:: Selection ::
┄┄┄┄┄┄
If the commands in the new scope are verified successfully and the goal is proven, then the goal is proven in the parent scope. No commands can follow the not command in the parent scope.

If not command is terminated with a ; character, the new scope and parent scope end with the next unmatched } character. Otherwise, only the new scope ends with the next unmatched } character.

Examples

The following examples showcase the not command:

prove demorgan0[P, Q]: ~P | ~Q -> ~(P & Q){
        assume one_false;
        not P_and_Q;
        return branch(one_false, not_P, not_Q){
                return not_P(P_and_Q);
        } or {
                return not_Q(P_and_Q);
        };
}

prove demorgan1[P, Q]: ~P & ~Q -> ~(P | Q){
        assume not_P, not_Q;
        not P_or_Q;
        return branch(P_or_Q, P_true, Q_true){
                return not_P(P_true);
        } or {
                return not_Q(Q_true);
        };
}

prove demorgan2[P, Q]: ~(P | Q) -> ~P & ~Q{
        assume not_either;
        prove not_P: ~P{
                not P_true;
                return not_either(P_true);
        }
        prove not_Q: ~Q{
                not Q_true;
                return not_either(Q_true);
        }
        return not_P, not_Q;
}

Note

The remaining version of De Morgan’s law (~(P & Q) -> ~P | ~Q) cannot be proven without assuming the law of excluded middle.
┄┄┄┄┄┄
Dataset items
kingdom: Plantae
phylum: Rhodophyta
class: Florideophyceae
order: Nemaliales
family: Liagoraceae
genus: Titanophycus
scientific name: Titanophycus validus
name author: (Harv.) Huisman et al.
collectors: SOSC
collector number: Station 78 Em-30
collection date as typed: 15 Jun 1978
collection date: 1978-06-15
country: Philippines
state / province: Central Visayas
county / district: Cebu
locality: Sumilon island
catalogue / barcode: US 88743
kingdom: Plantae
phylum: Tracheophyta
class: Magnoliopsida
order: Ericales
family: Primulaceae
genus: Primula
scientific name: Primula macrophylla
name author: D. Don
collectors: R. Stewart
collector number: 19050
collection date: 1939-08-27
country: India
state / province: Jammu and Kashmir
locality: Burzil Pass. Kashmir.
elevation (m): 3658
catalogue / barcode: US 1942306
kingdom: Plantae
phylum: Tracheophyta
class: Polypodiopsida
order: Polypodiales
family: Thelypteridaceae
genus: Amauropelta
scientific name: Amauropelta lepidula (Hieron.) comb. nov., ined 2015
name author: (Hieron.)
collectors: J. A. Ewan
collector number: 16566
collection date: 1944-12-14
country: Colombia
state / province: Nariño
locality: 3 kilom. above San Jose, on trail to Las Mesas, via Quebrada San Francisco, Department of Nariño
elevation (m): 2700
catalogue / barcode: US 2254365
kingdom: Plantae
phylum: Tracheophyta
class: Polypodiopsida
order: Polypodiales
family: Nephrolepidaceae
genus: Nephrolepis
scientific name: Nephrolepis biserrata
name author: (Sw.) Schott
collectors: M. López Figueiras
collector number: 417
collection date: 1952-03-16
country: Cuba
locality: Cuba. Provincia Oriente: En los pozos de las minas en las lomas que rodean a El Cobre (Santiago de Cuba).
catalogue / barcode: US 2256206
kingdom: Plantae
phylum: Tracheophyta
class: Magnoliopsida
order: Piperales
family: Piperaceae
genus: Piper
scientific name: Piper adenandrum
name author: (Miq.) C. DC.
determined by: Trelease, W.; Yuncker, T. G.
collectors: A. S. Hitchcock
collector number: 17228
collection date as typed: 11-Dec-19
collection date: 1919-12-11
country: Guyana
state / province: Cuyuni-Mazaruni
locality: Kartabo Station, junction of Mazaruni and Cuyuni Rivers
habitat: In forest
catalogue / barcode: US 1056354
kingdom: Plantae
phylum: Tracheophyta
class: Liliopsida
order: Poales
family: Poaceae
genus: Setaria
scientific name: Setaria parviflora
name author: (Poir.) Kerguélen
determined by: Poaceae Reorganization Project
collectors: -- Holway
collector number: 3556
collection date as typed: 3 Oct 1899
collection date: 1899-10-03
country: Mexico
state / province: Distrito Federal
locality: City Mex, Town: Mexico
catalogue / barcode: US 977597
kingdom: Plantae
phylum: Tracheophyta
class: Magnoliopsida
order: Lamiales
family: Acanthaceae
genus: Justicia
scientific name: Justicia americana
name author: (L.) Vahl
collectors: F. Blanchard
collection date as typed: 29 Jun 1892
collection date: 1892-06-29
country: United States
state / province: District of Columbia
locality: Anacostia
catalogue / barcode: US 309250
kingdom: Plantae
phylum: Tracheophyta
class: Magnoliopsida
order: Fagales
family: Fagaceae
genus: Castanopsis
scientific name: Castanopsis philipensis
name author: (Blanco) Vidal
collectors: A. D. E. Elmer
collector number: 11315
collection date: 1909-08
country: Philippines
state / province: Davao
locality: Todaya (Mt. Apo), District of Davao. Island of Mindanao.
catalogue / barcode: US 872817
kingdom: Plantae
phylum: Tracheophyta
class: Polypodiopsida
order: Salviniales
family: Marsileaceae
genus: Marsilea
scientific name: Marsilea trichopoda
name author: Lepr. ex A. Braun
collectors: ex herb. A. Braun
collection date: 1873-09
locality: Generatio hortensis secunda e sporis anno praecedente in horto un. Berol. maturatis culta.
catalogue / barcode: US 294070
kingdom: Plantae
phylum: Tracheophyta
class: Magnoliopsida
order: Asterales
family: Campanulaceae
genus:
┄┄┄┄┄┄
:: Written exercise ::
Copy the passage on the not command from "If the commands" to "command in the parent scope.", renaming "parent scope" to "enclosing scope" throughout. The rows play no role here.

:: Response to this exercise ::
If the commands in the new scope are verified successfully and the goal is proven, then the goal is proven in the enclosing scope. No commands can follow the not command in the enclosing scope.